トヨタが突きつける「日本市場の賞味期限」――セダン比率わずか6%、巨艦タンドラが映す都市環境との大ギャップとは
量販ではなく「市場の隙間」を突く商品戦略

市場の様子を俯瞰すると、国内の新車販売は2025年におよそ456万台規模と見込まれるものの、セダンの存在感は年々薄れている。車名別のデータをもとに、セダンを設定する車種を拾い上げると、構成比は約6%にとどまる。一般にいわれる7~8%という数字と比べても差は小さく、市場が限られている点に変わりはない。
いまの日本では、セダンは特定の価格帯や使われ方の空白を補う役割へと寄ってきた。今回の3車種も、販売規模を追うというより、既存のラインナップでは手当てできていなかった領域に置かれている。
価格の見通しを整理しておく。米国での開始価格は、カムリが2万9100ドル、ハイランダーが4万5570ドル、タンドラが4万1260ドルだ。為替を1ドル150~160円で置いて換算すると、カムリは約437~466万円、ハイランダーは約684~729万円、タンドラは約619~660万円になる。
日本での販売価格はまだ明らかになっていないが、輸送や保証、販売体制の整備といった実務面の費用が上乗せされる分、数字は上に振れやすい。カムリについて国内で500万円台という見方が出ているのも、こうした前提を踏まえれば不自然ではない。注意したいのは、日本側の完成車関税がゼロである点だ。価格を押し上げる要因は関税ではなく、物流や在庫管理、部品供給の体制づくりといった現場のコストに集約される。

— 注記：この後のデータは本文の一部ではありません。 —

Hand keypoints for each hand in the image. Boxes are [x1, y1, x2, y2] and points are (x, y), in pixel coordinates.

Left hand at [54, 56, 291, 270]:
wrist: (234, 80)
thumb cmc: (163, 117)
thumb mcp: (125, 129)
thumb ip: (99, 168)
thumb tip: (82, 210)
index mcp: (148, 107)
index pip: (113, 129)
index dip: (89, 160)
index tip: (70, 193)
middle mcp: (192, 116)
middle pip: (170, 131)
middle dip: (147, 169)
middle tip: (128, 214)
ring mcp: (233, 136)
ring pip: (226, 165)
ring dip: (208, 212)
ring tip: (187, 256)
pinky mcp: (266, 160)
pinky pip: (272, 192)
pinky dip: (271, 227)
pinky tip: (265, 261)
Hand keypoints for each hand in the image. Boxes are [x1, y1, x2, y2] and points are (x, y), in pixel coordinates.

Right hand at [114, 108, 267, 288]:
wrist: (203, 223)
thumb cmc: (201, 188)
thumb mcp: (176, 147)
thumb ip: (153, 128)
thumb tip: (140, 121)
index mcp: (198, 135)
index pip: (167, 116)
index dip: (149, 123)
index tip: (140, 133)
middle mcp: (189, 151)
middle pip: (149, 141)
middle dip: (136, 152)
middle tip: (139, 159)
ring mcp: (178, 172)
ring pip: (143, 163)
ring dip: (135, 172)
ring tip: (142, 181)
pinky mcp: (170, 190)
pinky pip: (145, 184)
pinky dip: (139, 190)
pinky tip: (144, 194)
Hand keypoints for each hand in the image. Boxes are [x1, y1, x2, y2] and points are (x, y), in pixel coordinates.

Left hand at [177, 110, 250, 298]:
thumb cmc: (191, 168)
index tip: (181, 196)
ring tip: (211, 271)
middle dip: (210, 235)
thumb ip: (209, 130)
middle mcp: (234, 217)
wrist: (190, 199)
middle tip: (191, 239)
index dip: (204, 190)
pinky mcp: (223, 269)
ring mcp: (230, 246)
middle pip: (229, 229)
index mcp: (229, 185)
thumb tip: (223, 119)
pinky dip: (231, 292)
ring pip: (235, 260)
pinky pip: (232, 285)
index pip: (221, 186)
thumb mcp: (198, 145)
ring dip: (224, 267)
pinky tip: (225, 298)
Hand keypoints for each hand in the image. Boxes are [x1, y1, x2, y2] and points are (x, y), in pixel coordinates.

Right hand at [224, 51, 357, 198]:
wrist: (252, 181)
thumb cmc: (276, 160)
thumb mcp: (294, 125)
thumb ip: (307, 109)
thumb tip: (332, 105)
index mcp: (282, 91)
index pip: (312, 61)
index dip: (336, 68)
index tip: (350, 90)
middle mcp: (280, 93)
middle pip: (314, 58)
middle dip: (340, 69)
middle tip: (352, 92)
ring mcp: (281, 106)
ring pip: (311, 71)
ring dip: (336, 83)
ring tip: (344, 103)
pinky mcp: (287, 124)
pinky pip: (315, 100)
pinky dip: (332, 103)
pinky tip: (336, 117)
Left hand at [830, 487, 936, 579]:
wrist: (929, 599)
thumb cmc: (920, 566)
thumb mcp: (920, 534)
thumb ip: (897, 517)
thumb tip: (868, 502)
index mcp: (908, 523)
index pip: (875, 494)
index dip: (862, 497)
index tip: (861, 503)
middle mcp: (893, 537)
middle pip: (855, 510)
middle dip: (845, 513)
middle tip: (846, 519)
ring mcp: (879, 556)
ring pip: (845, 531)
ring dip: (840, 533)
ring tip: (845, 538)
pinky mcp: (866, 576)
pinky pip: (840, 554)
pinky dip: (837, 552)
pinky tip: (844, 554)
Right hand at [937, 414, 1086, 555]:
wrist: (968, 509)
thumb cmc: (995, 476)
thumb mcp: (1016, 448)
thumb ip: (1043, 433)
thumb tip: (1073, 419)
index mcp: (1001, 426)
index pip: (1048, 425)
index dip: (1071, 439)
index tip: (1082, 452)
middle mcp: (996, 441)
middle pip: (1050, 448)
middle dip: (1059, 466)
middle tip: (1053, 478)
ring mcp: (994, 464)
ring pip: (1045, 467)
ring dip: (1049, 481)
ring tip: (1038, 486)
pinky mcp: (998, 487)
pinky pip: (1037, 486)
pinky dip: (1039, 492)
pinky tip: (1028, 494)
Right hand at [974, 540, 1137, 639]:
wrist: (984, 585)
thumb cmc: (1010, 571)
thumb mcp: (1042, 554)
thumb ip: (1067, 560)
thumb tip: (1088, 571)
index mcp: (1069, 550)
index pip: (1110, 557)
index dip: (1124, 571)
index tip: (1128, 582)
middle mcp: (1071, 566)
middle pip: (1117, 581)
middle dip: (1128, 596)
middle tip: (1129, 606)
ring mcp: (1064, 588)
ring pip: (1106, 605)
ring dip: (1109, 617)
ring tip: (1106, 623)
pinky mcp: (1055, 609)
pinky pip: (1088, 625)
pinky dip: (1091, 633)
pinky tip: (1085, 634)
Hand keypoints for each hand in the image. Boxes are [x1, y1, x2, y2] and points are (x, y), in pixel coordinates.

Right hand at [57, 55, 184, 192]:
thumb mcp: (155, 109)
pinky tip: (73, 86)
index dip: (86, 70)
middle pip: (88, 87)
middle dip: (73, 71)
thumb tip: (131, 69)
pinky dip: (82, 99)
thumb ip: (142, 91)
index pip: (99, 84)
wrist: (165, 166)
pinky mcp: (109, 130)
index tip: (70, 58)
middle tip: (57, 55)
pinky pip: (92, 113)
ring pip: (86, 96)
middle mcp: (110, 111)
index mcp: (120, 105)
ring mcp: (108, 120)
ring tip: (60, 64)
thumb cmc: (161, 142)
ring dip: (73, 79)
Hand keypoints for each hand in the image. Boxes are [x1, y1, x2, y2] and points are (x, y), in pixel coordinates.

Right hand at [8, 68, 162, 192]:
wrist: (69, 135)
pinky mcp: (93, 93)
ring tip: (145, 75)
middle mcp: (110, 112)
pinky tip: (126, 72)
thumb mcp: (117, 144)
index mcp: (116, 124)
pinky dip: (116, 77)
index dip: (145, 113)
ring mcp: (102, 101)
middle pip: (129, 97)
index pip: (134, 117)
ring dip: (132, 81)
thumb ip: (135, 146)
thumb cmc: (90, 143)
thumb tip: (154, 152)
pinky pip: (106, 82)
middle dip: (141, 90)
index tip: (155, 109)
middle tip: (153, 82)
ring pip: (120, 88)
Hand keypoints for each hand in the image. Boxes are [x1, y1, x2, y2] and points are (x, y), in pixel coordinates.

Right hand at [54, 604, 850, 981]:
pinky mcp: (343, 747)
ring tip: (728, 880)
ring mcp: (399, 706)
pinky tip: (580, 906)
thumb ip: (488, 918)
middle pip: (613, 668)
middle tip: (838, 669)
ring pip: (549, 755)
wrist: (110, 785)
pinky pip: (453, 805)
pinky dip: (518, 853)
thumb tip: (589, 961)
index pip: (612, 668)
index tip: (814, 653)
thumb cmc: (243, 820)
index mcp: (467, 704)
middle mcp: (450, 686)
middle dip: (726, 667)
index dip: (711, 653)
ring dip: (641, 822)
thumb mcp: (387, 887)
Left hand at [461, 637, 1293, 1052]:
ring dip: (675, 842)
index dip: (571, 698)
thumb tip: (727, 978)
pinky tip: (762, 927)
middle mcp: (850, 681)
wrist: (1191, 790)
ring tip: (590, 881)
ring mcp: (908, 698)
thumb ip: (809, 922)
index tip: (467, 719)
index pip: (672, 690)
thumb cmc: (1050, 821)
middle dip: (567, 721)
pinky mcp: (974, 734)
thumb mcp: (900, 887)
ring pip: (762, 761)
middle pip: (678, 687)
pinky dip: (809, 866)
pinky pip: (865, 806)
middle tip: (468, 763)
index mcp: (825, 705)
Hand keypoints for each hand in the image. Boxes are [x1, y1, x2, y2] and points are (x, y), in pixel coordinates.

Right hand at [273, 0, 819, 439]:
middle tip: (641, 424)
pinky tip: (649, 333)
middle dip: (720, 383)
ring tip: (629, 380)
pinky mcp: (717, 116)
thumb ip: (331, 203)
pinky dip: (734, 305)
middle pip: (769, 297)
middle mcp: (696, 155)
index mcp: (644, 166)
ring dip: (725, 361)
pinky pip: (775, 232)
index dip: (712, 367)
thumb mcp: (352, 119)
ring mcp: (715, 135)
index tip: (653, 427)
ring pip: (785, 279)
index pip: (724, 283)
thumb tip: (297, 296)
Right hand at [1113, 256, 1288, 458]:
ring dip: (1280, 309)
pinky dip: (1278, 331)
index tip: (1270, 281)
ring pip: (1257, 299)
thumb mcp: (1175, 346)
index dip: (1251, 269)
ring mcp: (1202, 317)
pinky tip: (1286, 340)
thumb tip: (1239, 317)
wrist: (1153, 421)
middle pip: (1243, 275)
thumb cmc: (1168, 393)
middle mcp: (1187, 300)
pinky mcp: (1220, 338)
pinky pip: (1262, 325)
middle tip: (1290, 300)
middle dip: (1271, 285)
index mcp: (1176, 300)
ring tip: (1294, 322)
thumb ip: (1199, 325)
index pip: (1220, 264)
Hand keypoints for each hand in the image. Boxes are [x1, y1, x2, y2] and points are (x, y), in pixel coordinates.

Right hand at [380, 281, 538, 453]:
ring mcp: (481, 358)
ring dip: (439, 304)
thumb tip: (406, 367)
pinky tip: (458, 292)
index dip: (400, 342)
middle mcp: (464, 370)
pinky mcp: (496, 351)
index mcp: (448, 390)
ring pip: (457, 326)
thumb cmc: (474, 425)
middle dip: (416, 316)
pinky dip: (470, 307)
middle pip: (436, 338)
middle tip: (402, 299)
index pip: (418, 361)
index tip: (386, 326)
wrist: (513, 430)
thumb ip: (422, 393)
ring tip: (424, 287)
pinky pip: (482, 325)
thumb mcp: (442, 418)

それぞれの車種が担う役割も見えている。カムリは、国内生産の終了によって空いたセダンの枠を埋め、法人需要や堅実な層の受け皿になる。米国では2025年通年で31万6185台が販売されており、その量産を前提とした供給を日本に回す判断には現実味がある。ハイランダーは3列シートSUVとして、RAV4とランドクルーザーのあいだを補う位置に立つ。ミニバンほどの大きさは避けたいが、人数や荷物には余裕を持たせたい層に合う。タンドラは、正規導入による保証や整備の安心感を前面に出し、並行輸入にためらいを感じていた層へ選択肢を示す存在になる。
これらの逆輸入車は、これまで取りこぼしてきた需要を拾い上げる性格が強いだろう。